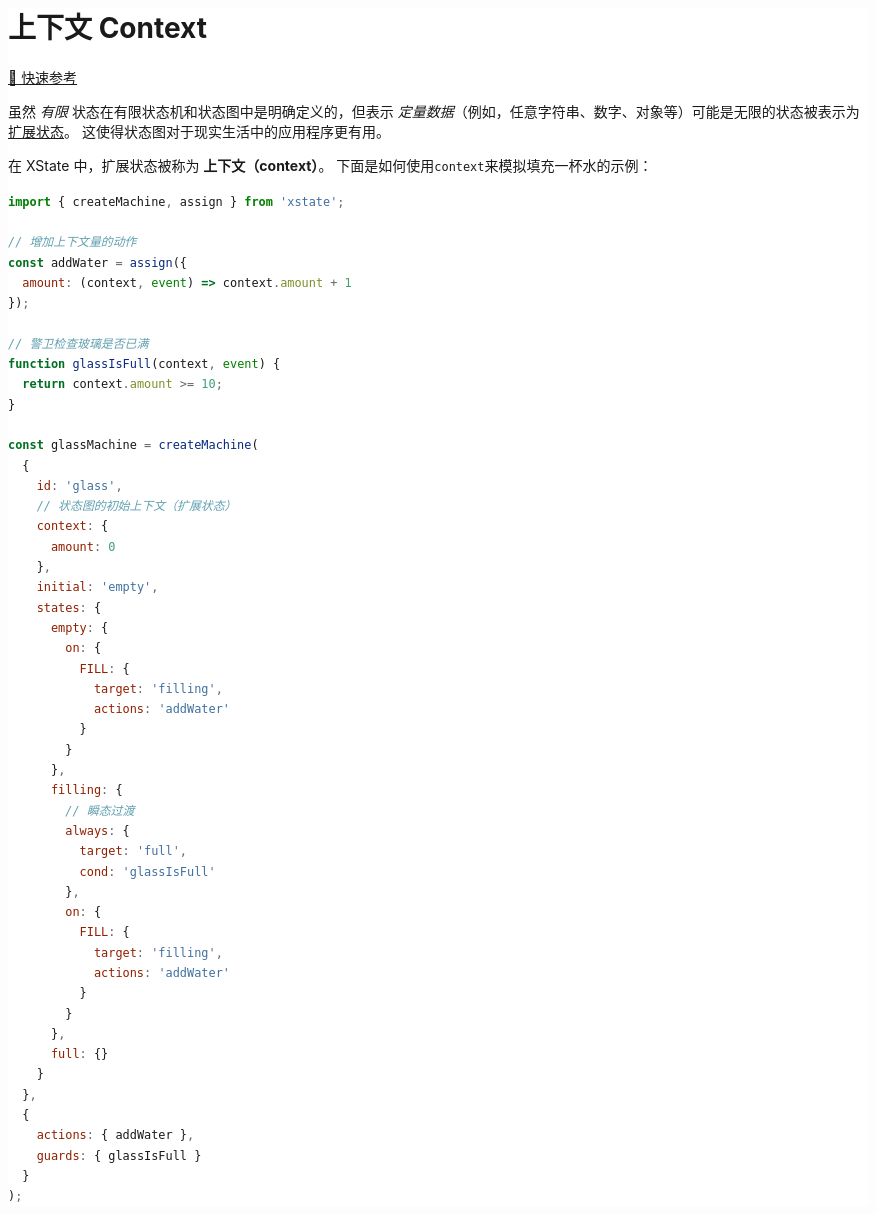 # 上下文 Context

[:rocket: 快速参考](#快速参考)

虽然 _有限_ 状态在有限状态机和状态图中是明确定义的，但表示 _定量数据_（例如，任意字符串、数字、对象等）可能是无限的状态被表示为 [扩展状态](https://en.wikipedia.org/wiki/UML_state_machine#Extended_states)。 这使得状态图对于现实生活中的应用程序更有用。

在 XState 中，扩展状态被称为 **上下文（context）**。 下面是如何使用`context`来模拟填充一杯水的示例：

```js
import { createMachine, assign } from 'xstate';

// 增加上下文量的动作
const addWater = assign({
  amount: (context, event) => context.amount + 1
});

// 警卫检查玻璃是否已满
function glassIsFull(context, event) {
  return context.amount >= 10;
}

const glassMachine = createMachine(
  {
    id: 'glass',
    // 状态图的初始上下文（扩展状态）
    context: {
      amount: 0
    },
    initial: 'empty',
    states: {
      empty: {
        on: {
          FILL: {
            target: 'filling',
            actions: 'addWater'
          }
        }
      },
      filling: {
        // 瞬态过渡
        always: {
          target: 'full',
          cond: 'glassIsFull'
        },
        on: {
          FILL: {
            target: 'filling',
            actions: 'addWater'
          }
        }
      },
      full: {}
    }
  },
  {
    actions: { addWater },
    guards: { glassIsFull }
  }
);
```
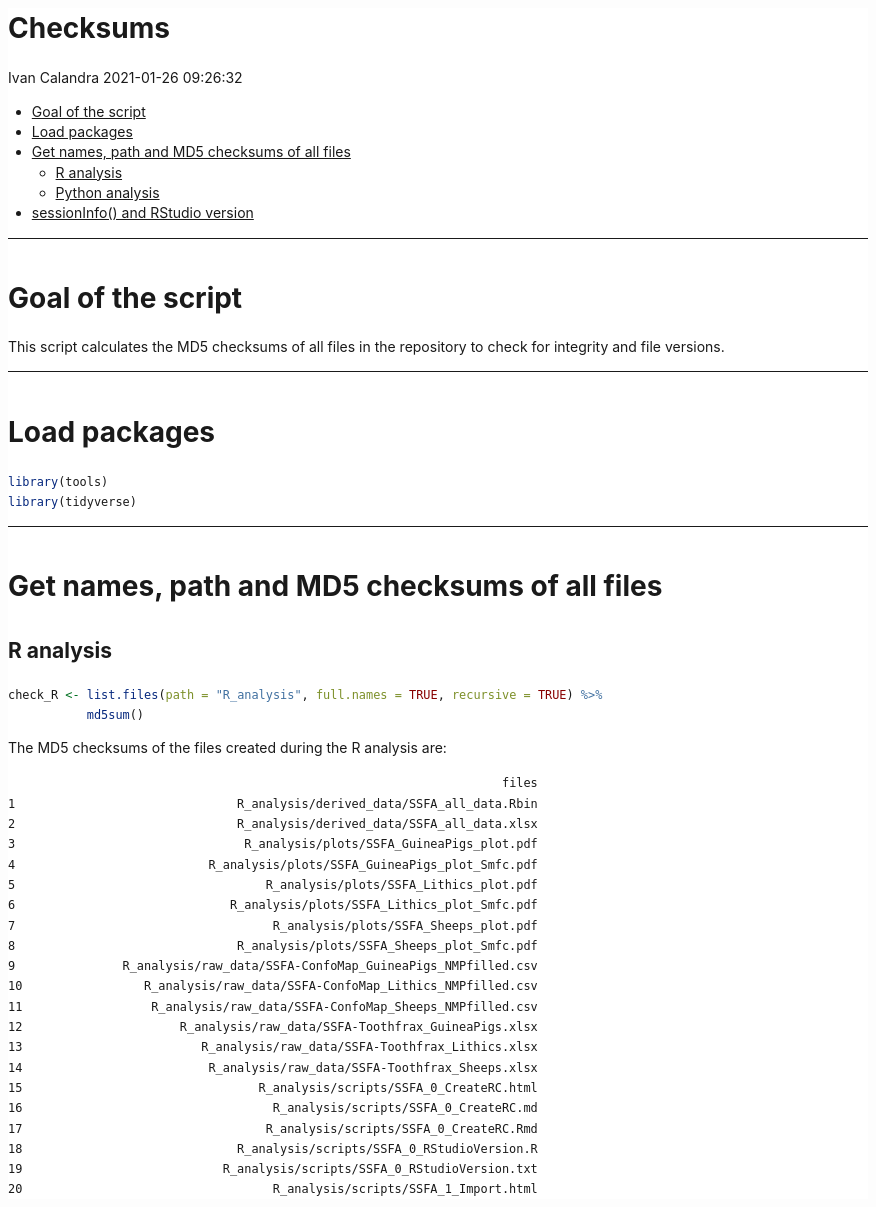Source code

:Checksums
================
Ivan Calandra
2021-01-26 09:26:32

-   [Goal of the script](#goal-of-the-script)
-   [Load packages](#load-packages)
-   [Get names, path and MD5 checksums of all
    files](#get-names-path-and-md5-checksums-of-all-files)
    -   [R analysis](#r-analysis)
    -   [Python analysis](#python-analysis)
-   [sessionInfo() and RStudio
    version](#sessioninfo-and-rstudio-version)

------------------------------------------------------------------------

# Goal of the script

This script calculates the MD5 checksums of all files in the repository
to check for integrity and file versions.

------------------------------------------------------------------------

# Load packages

``` r
library(tools)
library(tidyverse)
```

------------------------------------------------------------------------

# Get names, path and MD5 checksums of all files

## R analysis

``` r
check_R <- list.files(path = "R_analysis", full.names = TRUE, recursive = TRUE) %>% 
           md5sum()
```

The MD5 checksums of the files created during the R analysis are:

                                                                         files
    1                               R_analysis/derived_data/SSFA_all_data.Rbin
    2                               R_analysis/derived_data/SSFA_all_data.xlsx
    3                                R_analysis/plots/SSFA_GuineaPigs_plot.pdf
    4                           R_analysis/plots/SSFA_GuineaPigs_plot_Smfc.pdf
    5                                   R_analysis/plots/SSFA_Lithics_plot.pdf
    6                              R_analysis/plots/SSFA_Lithics_plot_Smfc.pdf
    7                                    R_analysis/plots/SSFA_Sheeps_plot.pdf
    8                               R_analysis/plots/SSFA_Sheeps_plot_Smfc.pdf
    9               R_analysis/raw_data/SSFA-ConfoMap_GuineaPigs_NMPfilled.csv
    10                 R_analysis/raw_data/SSFA-ConfoMap_Lithics_NMPfilled.csv
    11                  R_analysis/raw_data/SSFA-ConfoMap_Sheeps_NMPfilled.csv
    12                      R_analysis/raw_data/SSFA-Toothfrax_GuineaPigs.xlsx
    13                         R_analysis/raw_data/SSFA-Toothfrax_Lithics.xlsx
    14                          R_analysis/raw_data/SSFA-Toothfrax_Sheeps.xlsx
    15                                 R_analysis/scripts/SSFA_0_CreateRC.html
    16                                   R_analysis/scripts/SSFA_0_CreateRC.md
    17                                  R_analysis/scripts/SSFA_0_CreateRC.Rmd
    18                              R_analysis/scripts/SSFA_0_RStudioVersion.R
    19                            R_analysis/scripts/SSFA_0_RStudioVersion.txt
    20                                   R_analysis/scripts/SSFA_1_Import.html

■ ■ ■

• [TASK DESCRIPTION]:
Reproduce the records exactly, starting with their first line and ending with the line that contains "version](#sessioninfo-and-rstudio-version)", though pictures should be dropped.

• [RESULT FOR THIS TASK]:
 # 上下文 Context

[:rocket: 快速参考](#快速参考)

虽然 _有限_ 状态在有限状态机和状态图中是明确定义的，但表示 _定量数据_（例如，任意字符串、数字、对象等）可能是无限的状态被表示为 [扩展状态](https://en.wikipedia.org/wiki/UML_state_machine#Extended_states)。 这使得状态图对于现实生活中的应用程序更有用。

在 XState 中，扩展状态被称为 **上下文（context）**。 下面是如何使用`context`来模拟填充一杯水的示例：

```js
import { createMachine, assign } from 'xstate';

// 增加上下文量的动作
const addWater = assign({
  amount: (context, event) => context.amount + 1
});

// 警卫检查玻璃是否已满
function glassIsFull(context, event) {
  return context.amount >= 10;
}

const glassMachine = createMachine(
  {
    id: 'glass',
    // 状态图的初始上下文（扩展状态）
    context: {
      amount: 0
    },
    initial: 'empty',
    states: {
      empty: {
        on: {
          FILL: {
            target: 'filling',
            actions: 'addWater'
          }
        }
      },
      filling: {
        // 瞬态过渡
        always: {
          target: 'full',
          cond: 'glassIsFull'
        },
        on: {
          FILL: {
            target: 'filling',
            actions: 'addWater'
          }
        }
      },
      full: {}
    }
  },
  {
    actions: { addWater },
    guards: { glassIsFull }
  }
);
```
Source code

:Checksums
================
Ivan Calandra
2021-01-26 09:26:32

-   [Goal of the script](#goal-of-the-script)
-   [Load packages](#load-packages)
-   [Get names, path and MD5 checksums of all
    files](#get-names-path-and-md5-checksums-of-all-files)
    -   [R analysis](#r-analysis)
    -   [Python analysis](#python-analysis)
-   [sessionInfo() and RStudio
    version](#sessioninfo-and-rstudio-version)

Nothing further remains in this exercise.